Review of the Book:
Democracy versus Socialism
by Max Hirsch
Harry Gunnison Brown
[This review appeared in the Journal of Political
Economy, Vol. 48, No. 6 (December, 1940), pp. 928-929. The 1939
edition was published by The University of Chicago Press]
This book is a reprint, with an editor's preface and an appended
brief life of the author, of a book first published in 1901. In a
general way, it might be described as presenting the contrast between
the Marxian philosophy and that of Henry George, the author being a
protagonist of the latter. But such a statement would be far from
giving a fair and accurate picture of the author's own critical
contributions and the extent of his scholarship.
Although, in his critique of socialism, Hirsch devotes large
attention to Marx, there are numerous other references, to Kirkup,
Wallas, the Fabian essays, Schaeffle, the Webbs, Hobson, et al. And
that he does not by any means follow Henry George in every respect is
indicated as soon as he takes up the theory of interest on capital.

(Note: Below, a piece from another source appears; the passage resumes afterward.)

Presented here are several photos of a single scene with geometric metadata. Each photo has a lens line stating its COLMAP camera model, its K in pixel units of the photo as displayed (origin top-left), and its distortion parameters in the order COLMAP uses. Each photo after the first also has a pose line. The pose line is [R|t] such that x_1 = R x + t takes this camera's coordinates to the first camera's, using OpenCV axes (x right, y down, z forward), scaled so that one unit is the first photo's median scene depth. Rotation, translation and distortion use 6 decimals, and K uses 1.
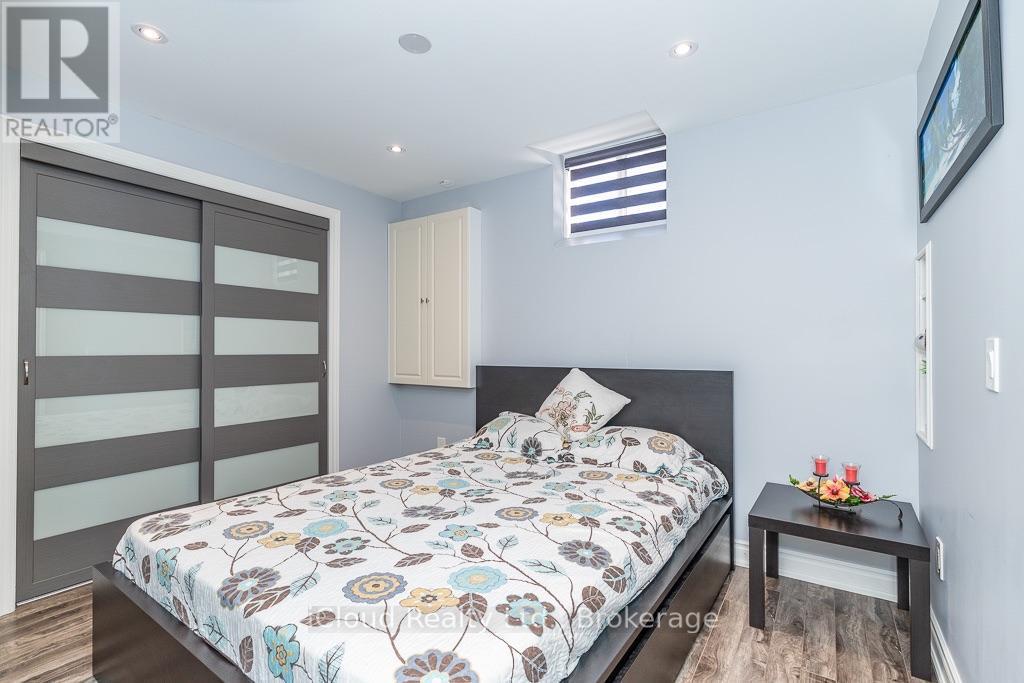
lens RADIAL K [[462.7, 0, 512.8], [0, 462.7, 343.7], [0, 0, 1]] dist [0.000024, 0.000162]
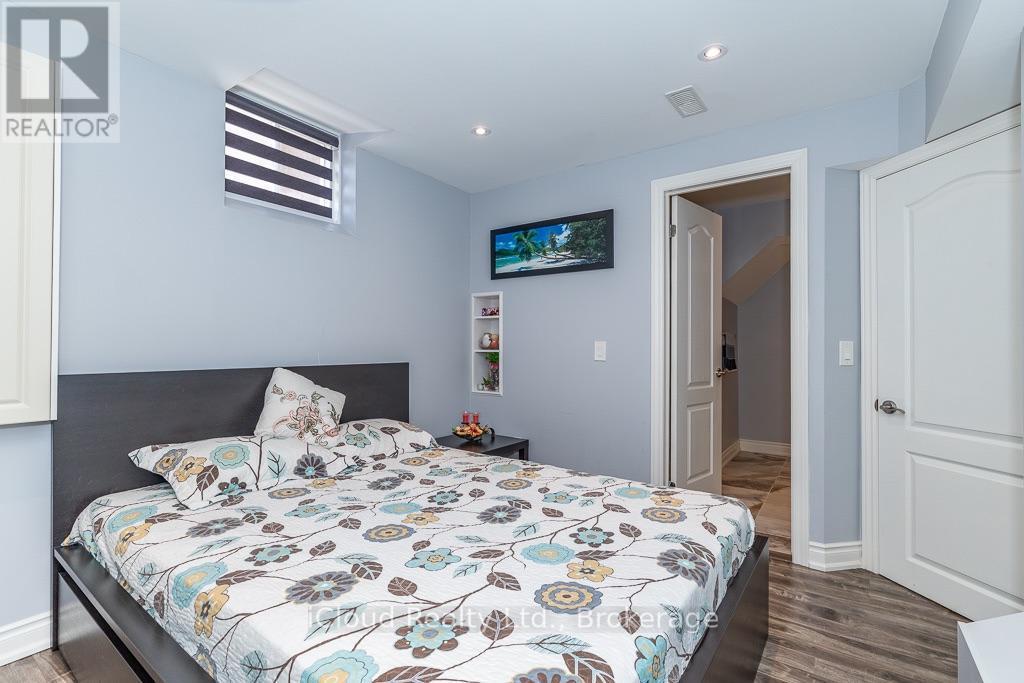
lens RADIAL K [[462.7, 0, 512.8], [0, 462.7, 343.7], [0, 0, 1]] dist [0.000024, 0.000162]
pose [[0.030915, 0.008334, 0.999487, -0.793504], [-0.011962, 0.999897, -0.007967, 0.013787], [-0.999450, -0.011710, 0.031011, 0.659796]]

Hirsch rejects the view of George that interest is due mainly to the
growth of animals and plants and that it would not exist if all
capital were in the form of carpenters' planes and other mechanical
tools and buildings, which do not "increase." Instead, he
accepts Bohm-Bawerk's explanation of interest on capital and uses it
as a basis for criticism of the socialist attack on interest as a "surplus
value" or unearned income. With Bdhm-Bawerk, he puts emphasis on
the idea that "time elapses; what was next year becomes this
year; and on the great changing stage of life everything-man himself,
his wants and wishes, and with them the standard by which he measures
his goods-shifts one scene for- ward" ("Positive Theory of
Capital," p. 302). In other words, the passage of time makes that
for which the capitalist paid a smaller sum become worth a larger sum.

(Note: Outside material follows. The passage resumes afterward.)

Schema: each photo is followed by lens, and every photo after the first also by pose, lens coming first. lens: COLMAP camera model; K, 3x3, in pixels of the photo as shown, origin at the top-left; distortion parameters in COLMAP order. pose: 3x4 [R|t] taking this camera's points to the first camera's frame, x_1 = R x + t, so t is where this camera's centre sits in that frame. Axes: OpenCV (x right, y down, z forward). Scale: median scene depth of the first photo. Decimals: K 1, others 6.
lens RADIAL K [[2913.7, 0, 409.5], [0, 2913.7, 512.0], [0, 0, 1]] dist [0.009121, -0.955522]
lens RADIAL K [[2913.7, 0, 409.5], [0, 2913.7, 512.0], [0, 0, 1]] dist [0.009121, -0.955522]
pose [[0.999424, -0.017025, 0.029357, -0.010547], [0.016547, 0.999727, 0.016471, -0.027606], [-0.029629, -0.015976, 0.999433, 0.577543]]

In the reviewer's opinion, the fallacy in the socialist's view is
brought out much more clearly and effectively when it is shown, first,
that capital can come into existence only through saving; second, that
through this capital there is a net addition to the output of
industry; and, third, that therefore the persons through whose saving
any capital comes into existence can appropriate this added output (or
its money equivalent) without reducing the incomes of-and so without "robbing"
-- others.
In Hirsch's view, the justification of interest on capital does not
at all extend to monopoly gains or to the rent of land, and he
considers it important that the tax on land values be gradually
increased until all the rental value is appropriated. This, with a
proper policy in regard to monopoly and maintaining the price system
with its voluntary choice of lines of work to follow, whether to save
or not and how much to save, is the "democracy" of Hirsch's
title, while socialism, he believes, inevitably involves centralized
control of industry and of the lives of individuals, tending toward
dictatorship and essential slavery. There are admirers of Hirsch's
book who, pointing to the contemporary scene in Russia, consider it
prophetic.
This, at least, would seem to be true: that a social philosophy which
denies the justification or utility of private income from capital and
envisages state ownership of all the means of production as a
necessary means of preventing such income must rely on the state to
provide for increase or maintenance of capital, and must rely on it,
therefore, to compel saving and to determine what kinds of capital are
to be constructed. Does such an extension of compulsion by government
and of government functions tend in the direction of a general
acceptance of the idea of compulsion and of political dictatorship?